Results and Discussion

The TRA-PAN framework demonstrates superior performance over state-of-the-art methods across multiple datasets, including WorldView-3 (WV3), QuickBird (QB), and GaoFen-2 (GF2). The method achieved improvements in HQNR (a composite metric of spectral and spatial fidelity) over existing methods, highlighting its efficacy.

Experiments indicate that the framework's success hinges on:

• The effectiveness of the warm-up procedure, which accelerates network convergence.
• The balance between reduced- and full-resolution training, effectively handled by the random alternation strategy.

These components collectively enable the generation of high-quality HRMS images from minimal training data, showcasing the framework's practical applicability in real-world, data-scarce scenarios.

Figure 4: The HQNR maps (Top) and visual results (bottom) of all compared approaches on the WV3 full-resolution dataset.

Figure 5: Effect of warm-up epochs on HQNR during full-resolution training.

Figure 6: Warm-up epochs vs. the loss of fusion network during reduced-resolution training.

Conclusion

TRA-PAN offers a viable solution to pansharpening by effectively integrating various training strategies, ensuring robustness in environments with limited data availability.
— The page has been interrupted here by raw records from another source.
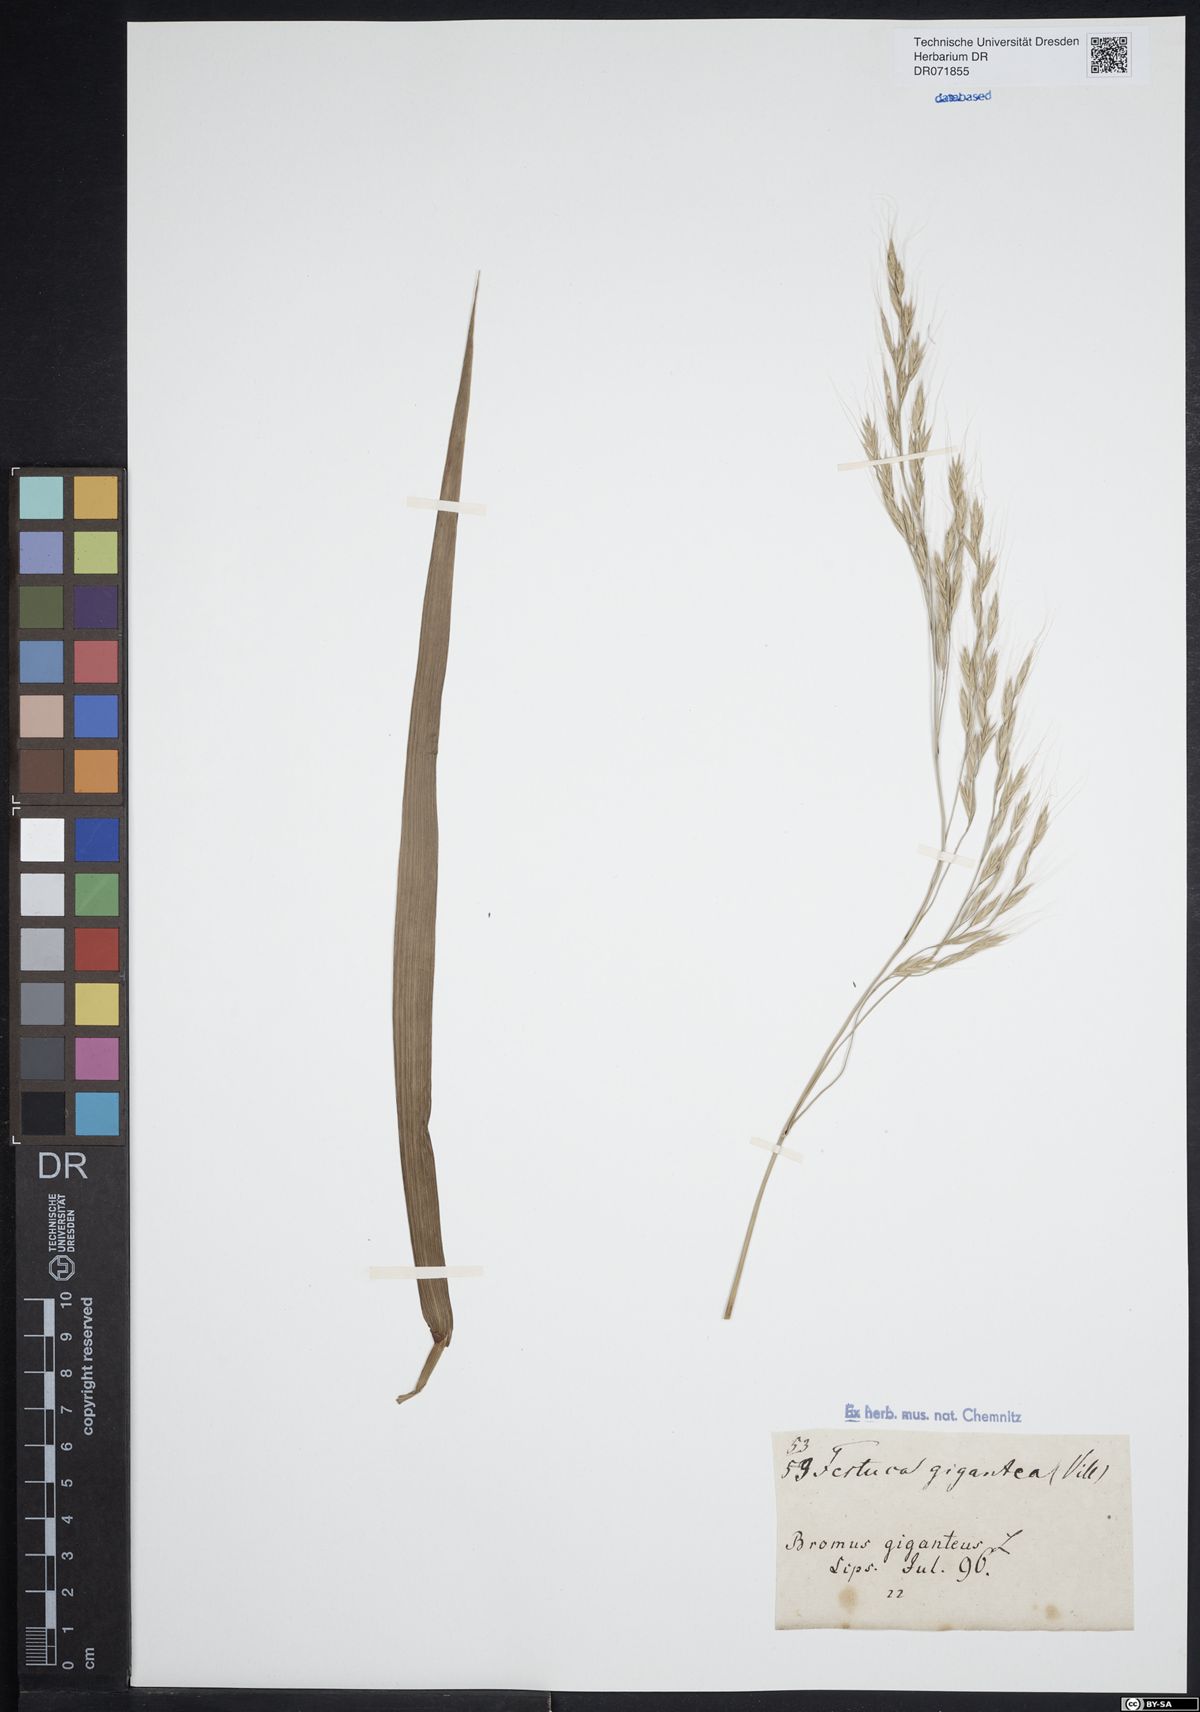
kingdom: Plantae
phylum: Tracheophyta
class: Liliopsida
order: Poales
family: Poaceae
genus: Lolium
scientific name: Lolium giganteum
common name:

This framework outperforms existing methods in practical applications by enhancing the spectral and spatial coherence of the fusion model. While the methodology slightly increases training time due to alternate resolution training, the gains in model performance and adaptability in zero-shot settings are significant. The approach sets the stage for further exploration into flexible training schemes that can adapt to varying data availability and resolution conditions, potentially leading to advancements in zero-shot and unsupervised learning paradigms in remote sensing and beyond.